Вспоминаю одну из самых ярких сцен в первой серии, которую Ольга Ивановна Преображенская провела с очень большой силой в уже довольно ярко намечающейся кинематографической манере игры.
Номер в гостинице. Бешеная сцена ревности со стороны любовника Мани Нелидова (его играл М. Троянов). После упреков в измене он отталкивает ее с такой силой, что она падает на кушетку. Нелидов уходит.
Дальше сцена проходила так:
1. Маня лежит, уткнувшись лицом в валик кушетки. Услышала стук захлопнутой с силой двери. Плечи ее вздрогнули. Вскочила, хотела бежать за Нелидовым.
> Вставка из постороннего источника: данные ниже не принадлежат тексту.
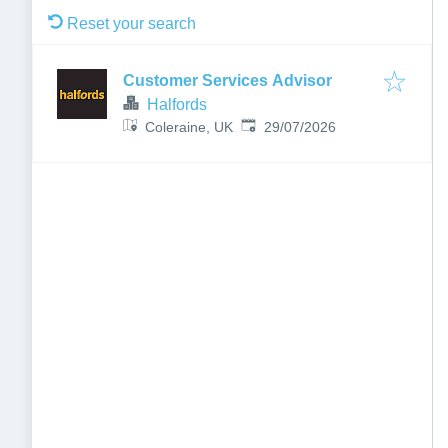
Reset your search
Customer Services Advisor
Halfords
Published
:
Coleraine, UK
29/07/2026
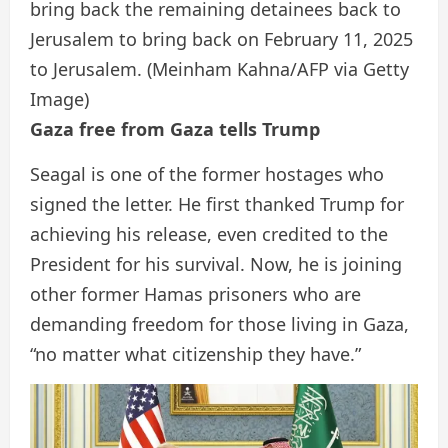
bring back the remaining detainees back to
Jerusalem to bring back on February 11, 2025
to Jerusalem.
(Meinham Kahna/AFP via Getty
Image)
Gaza free from Gaza tells Trump
Seagal is one of the former hostages who
signed the letter. He first thanked Trump for
achieving his release, even credited to the
President for his survival. Now, he is joining
other former Hamas prisoners who are
demanding freedom for those living in Gaza,
“no matter what citizenship they have.”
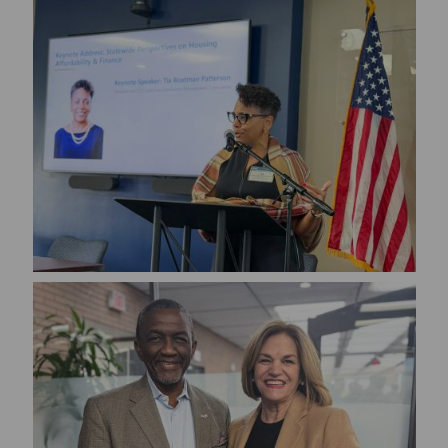
Image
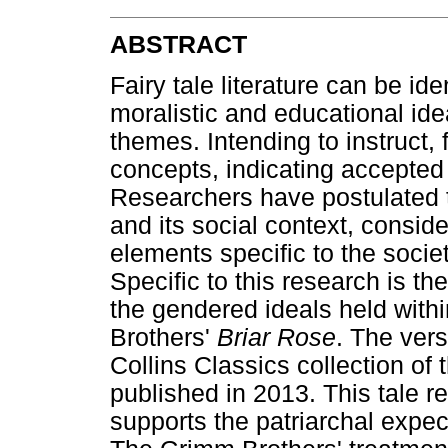
ABSTRACT
Fairy tale literature can be ide
moralistic and educational ide
themes. Intending to instruct, f
concepts, indicating accepte
Researchers have postulated t
and its social context, conside
elements specific to the societ
Specific to this research is t
the gendered ideals held with
Brothers'
Briar Rose
. The vers
Collins Classics collection of
published in 2013. This tale r
supports the patriarchal expe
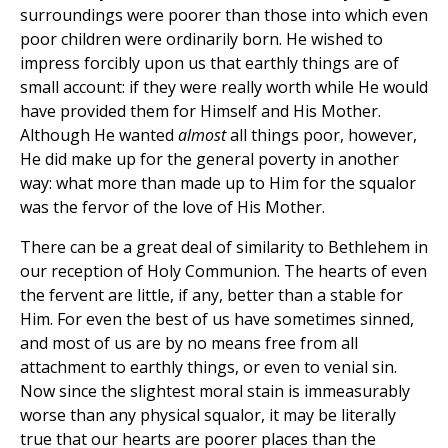
surroundings were poorer than those into which even
poor children were ordinarily born. He wished to
impress forcibly upon us that earthly things are of
small account: if they were really worth while He would
have provided them for Himself and His Mother.
Although He wanted
almost
all things poor, however,
He did make up for the general poverty in another
way: what more than made up to Him for the squalor
was the fervor of the love of His Mother.
There can be a great deal of similarity to Bethlehem in
our reception of Holy Communion. The hearts of even
the fervent are little, if any, better than a stable for
Him. For even the best of us have sometimes sinned,
and most of us are by no means free from all
attachment to earthly things, or even to venial sin.
Now since the slightest moral stain is immeasurably
worse than any physical squalor, it may be literally
true that our hearts are poorer places than the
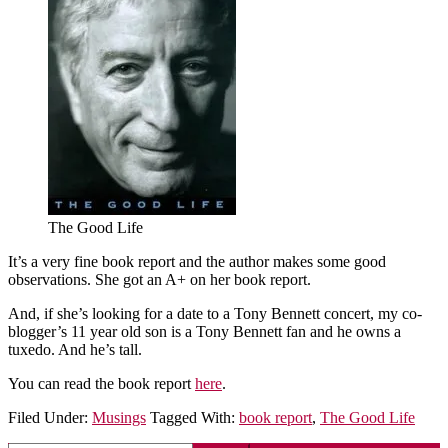
The Good Life
It’s a very fine book report and the author makes some good
observations. She got an A+ on her book report.
And, if she’s looking for a date to a Tony Bennett concert, my co-
blogger’s 11 year old son is a Tony Bennett fan and he owns a
tuxedo. And he’s tall.
You can read the book report
here
.
Filed Under:
Musings
Tagged With:
book report
,
The Good Life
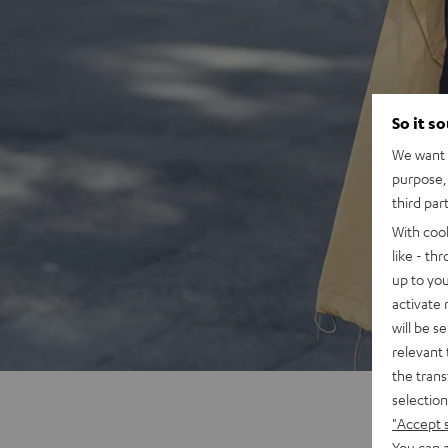
So it s
We want t
purpose, 
third par
With coo
like - th
up to you
activate
will be s
relevant 
the trans
selection
"Accept 
You can a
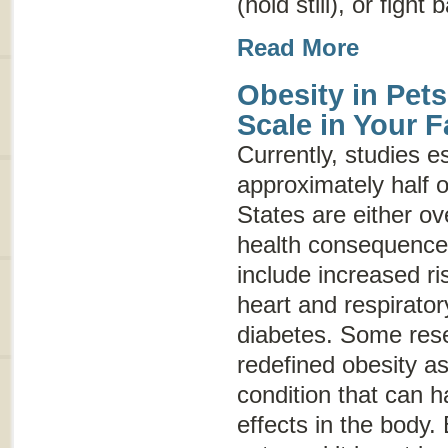
(hold still), or fight 
Read More
Obesity in Pets
Scale in Your F
Currently, studies e
approximately half o
States are either o
health consequences
include increased ris
heart and respirato
diabetes. Some res
redefined obesity a
condition that can 
effects in the body.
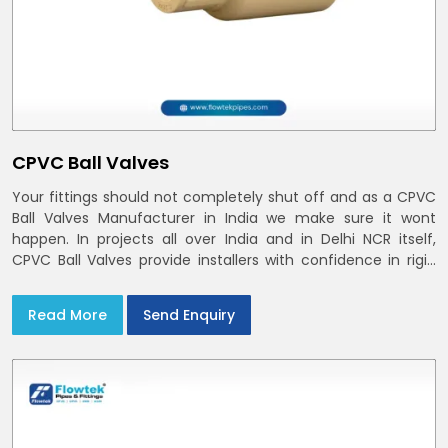
CPVC Ball Valves
Your fittings should not completely shut off and as a CPVC
Ball Valves Manufacturer in India we make sure it wont
happen. In projects all over India and in Delhi NCR itself,
CPVC Ball Valves provide installers with confidence in rigid
bodies, close seats, and uniform curing
Read More
Send Enquiry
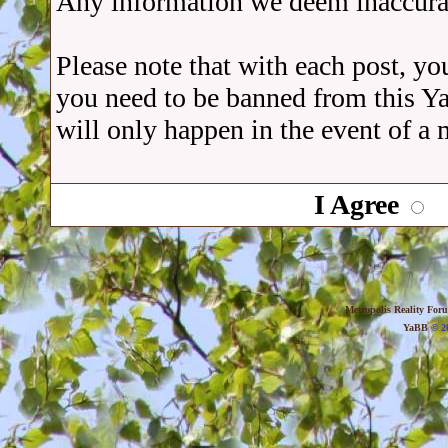
Any information we deem inaccurat
Please note that with each post, you
you need to be banned from this Y
will only happen in the event of a 
I Agree
Metropolis Reality For
YaBB
© 20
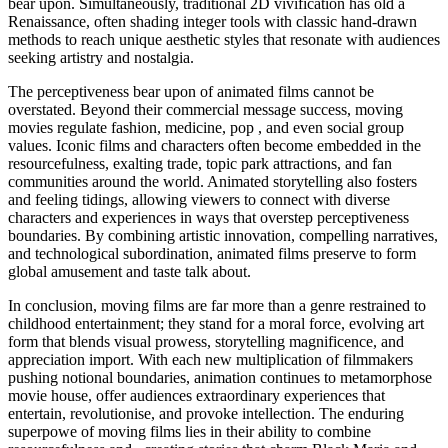
bear upon. Simultaneously, traditional 2D vivification has old a
Renaissance, often shading integer tools with classic hand-drawn
methods to reach unique aesthetic styles that resonate with audiences
seeking artistry and nostalgia.
The perceptiveness bear upon of animated films cannot be
overstated. Beyond their commercial message success, moving
movies regulate fashion, medicine, pop , and even social group
values. Iconic films and characters often become embedded in the
resourcefulness, exalting trade, topic park attractions, and fan
communities around the world. Animated storytelling also fosters
and feeling tidings, allowing viewers to connect with diverse
characters and experiences in ways that overstep perceptiveness
boundaries. By combining artistic innovation, compelling narratives,
and technological subordination, animated films preserve to form
global amusement and taste talk about.
In conclusion, moving films are far more than a genre restrained to
childhood entertainment; they stand for a moral force, evolving art
form that blends visual prowess, storytelling magnificence, and
appreciation import. With each new multiplication of filmmakers
pushing notional boundaries, animation continues to metamorphose
movie house, offer audiences extraordinary experiences that
entertain, revolutionise, and provoke intellection. The enduring
superpowe of moving films lies in their ability to combine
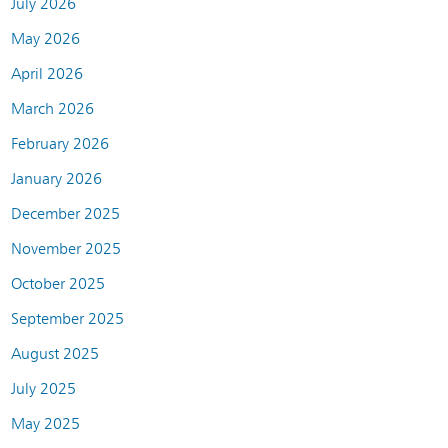
July 2026
May 2026
April 2026
March 2026
February 2026
January 2026
December 2025
November 2025
October 2025
September 2025
August 2025
July 2025
May 2025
Остановилась. Беспомощно опустила руки. Глаза расширены. Устремлены в одном направлении. Дыхание еще прерывается затихающим плачем.
2. Судорожные движения мускулов лица: она старается справиться с рыданием. Руки сжаты на груди.
3. Вдруг дыхание замерло, все тело напряглось. Глаза изменили направление, веки сузились. Эта экстатическая пауза значительна, так как подготовлена предыдущим. Сразу видно, что новая мысль оборвала прежнее переживание.
4. Маня, охваченная решением, бросается к бюро. Подымает крышку, учащая ритм движений, один за другим открывает ящики, ищет что-то, резко отбрасывая ненужные вещи.
5. Нашла! В руках пузырек. Пауза. Быстро открывает пробку, подносит к губам, пьет.
6. С отвращением отбрасывает прочь пузырек.
7. Рисунок движений снова меняется. Сосредоточенность, даже оцепенелость. Хмурит брови, собираясь с мыслями.
8. Вспомнила. Усмехнулась. Медленно подошла к письменному столу. Пишет, с трудом подбирая слова. Роняет перо.
9. Голова тяжело склоняется к столу. Несколько неуверенных движений тела, старающегося сохранить равновесие.
10. Постепенно тяжелея, Маня сползает и падает на ковер у стола.
По сценарию длина этой сцены равнялась 140 метрам пленки, то есть 8 минутам. Это время горевской паузы. Но Ольга Ивановна не имела его опыта и после съемки этой сцены дошла до полуобморочного состояния. Вот пример, когда актер настолько остро переживает свою роль, что теряет самообладание и переходит границу, отделяющую игру от подлинного чувствования.
Гардин В., Булах-Гардина Т. Жизнь и труд артиста. М.: Искусство, 1960.